» Passage for review
I’m an inter-sectional vegan. I choose veganism because it is how I can enact my belief that food should be positive, vital, and free from oppression. I’m also a feminist and an advocate for racial and economic justice. Author of The Color Purple and activist Alice Walker said, “The animals of the world exist for their own reasons. They were not made for humans any more than black people were made for white or women created for men.” Being vegan and advocating for a more just community, country, and food system in the past six years has made me reflect on my values in profound ways. I’ve learned another reason I am vegan; because I value freedom.
Freedom may be the single most acknowledged American value, but it’s certainly not ubiquitous in the U.S, where the prison industrial complex has been born of white supremacy and classism. Currently more than 2 million people are incarcerated in U.S. jails and prisons. Of those people approximately 25% are non-citizen and about 40% are black. Furthermore, low-income people are disproportionately represented in prisons. About 60% of those incarcerated in the U.S. lived below the poverty line prior to being locked up. As reported by the Hamilton Project, a subset of the Brookings Institute, there is a 70% chance that a black male with a high school diploma will be imprisoned by his mid-thirties. While black Americans make up approximately 12-13% of the population, the U.S. Department of Justice reports about 60% of male inmates in prisons and jails are black.
Why do we as a society accept such systematic injustice? It’s interesting to hear the responses people have to justify maintaining prisons, which sound disturbingly like the arguments in support of animal farms. We are told that we need both prisons and animal farms as they are “necessary evils,” when in fact, both are systems of oppression–one of humans, and the other of animals, but both of sentient and intelligent beings. In this sense, to stand for human rights is to stand for animal rights, and vice versa.
Prisons are argued to be institutions which make our communities more safe from violence and crime. But in America, 60% of those released from prison will be re-incarcerated in less than one year. In California the recidivism rate is nearly 70%. Probation and parole are their own versions of prison, remaining criminalized after release and “failing” background checks the rest of your life. The prison system creates more prisons just as trauma begets trauma. With a record you do not qualify for public housing, federal Pell grants for college, or basic employment by most employers. The emotional, financial, social, physical, and psychological costs to the individual, family and community are incredibly high.

» Task description
Carry on the essay about veganism and incarceration, starting right after its final sentence. The entries that follow were taken from a separate source.

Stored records
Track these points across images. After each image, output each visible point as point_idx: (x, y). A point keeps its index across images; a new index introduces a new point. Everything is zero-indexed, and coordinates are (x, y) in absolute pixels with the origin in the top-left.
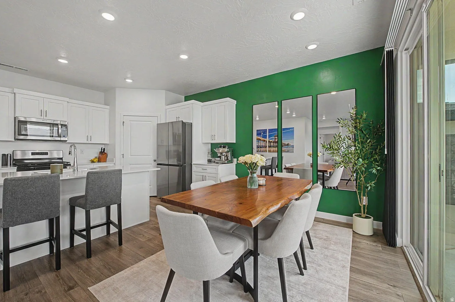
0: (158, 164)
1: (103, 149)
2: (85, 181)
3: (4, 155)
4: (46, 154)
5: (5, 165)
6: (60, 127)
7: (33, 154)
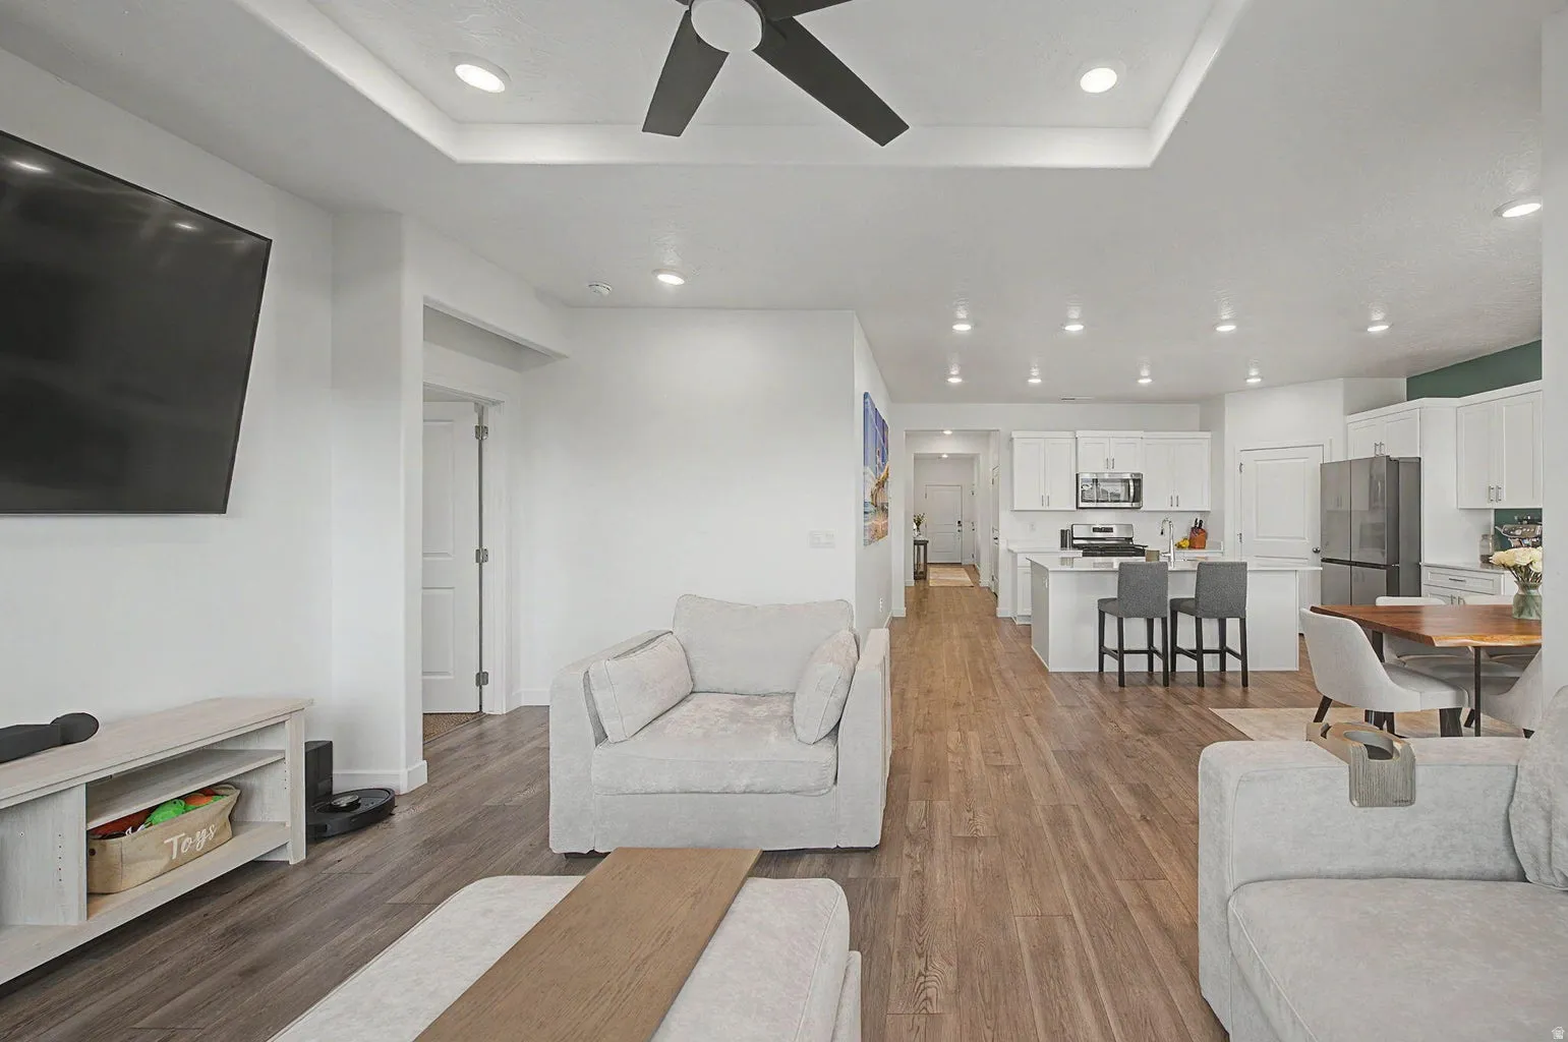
0: (1322, 561)
1: (1198, 521)
2: (1194, 576)
3: (1062, 531)
4: (1111, 530)
5: (1064, 545)
6: (1131, 484)
7: (1095, 530)
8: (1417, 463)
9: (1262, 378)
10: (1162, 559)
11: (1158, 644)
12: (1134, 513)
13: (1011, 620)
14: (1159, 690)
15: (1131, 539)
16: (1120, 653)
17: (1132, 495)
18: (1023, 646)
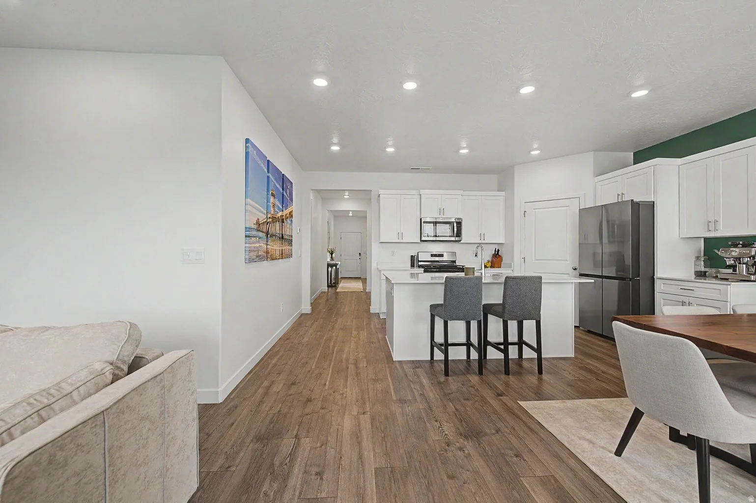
0: (580, 275)
1: (497, 250)
3: (412, 256)
4: (442, 256)
5: (412, 266)
6: (455, 225)
7: (432, 255)
8: (652, 206)
9: (541, 151)
10: (476, 274)
11: (474, 339)
12: (456, 245)
13: (378, 315)
14: (475, 379)
15: (455, 262)
16: (446, 346)
17: (455, 232)
18: (380, 336)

» Reply
The Ella Baker Center for Human Rights recently released a report titled “The True Cost of Incarceration on Families,” gathering data from many studies exploring where this costly industry is getting its economic power. The costs to the family of the imprisoned include: astoundingly large debts from prison/jail phone calling fees, travelling to visit loved ones, missed days at work due to psychological stress, legal fees and losing a breadwinner, worker and often a co-parent in a family. Most of the costs are externalized directly onto families, disproportionately families of color. Analogous to the brunt of labor born by dairy-producing females on animal farms, women bear the brunt of emotional and financial costs of incarceration. According to the report, “Of the family members primarily responsible for incarceration costs, 83% were women.”
What does it mean to be the offspring of the people incarcerated or the offspring of an animal in a factory farm? If you are the child of a parent who has been incarcerated you are six times more likely to be incarcerated in your lifetime. If you are the child of a cow living on a factory farm you are going to be killed or be violently confined for a few months so you stay soft then be killed for veal. Prisons filled with marginalized people produce more people marginalized from opportunity who often commit more crime. Animal farms filled with sick animals produce sick human animals.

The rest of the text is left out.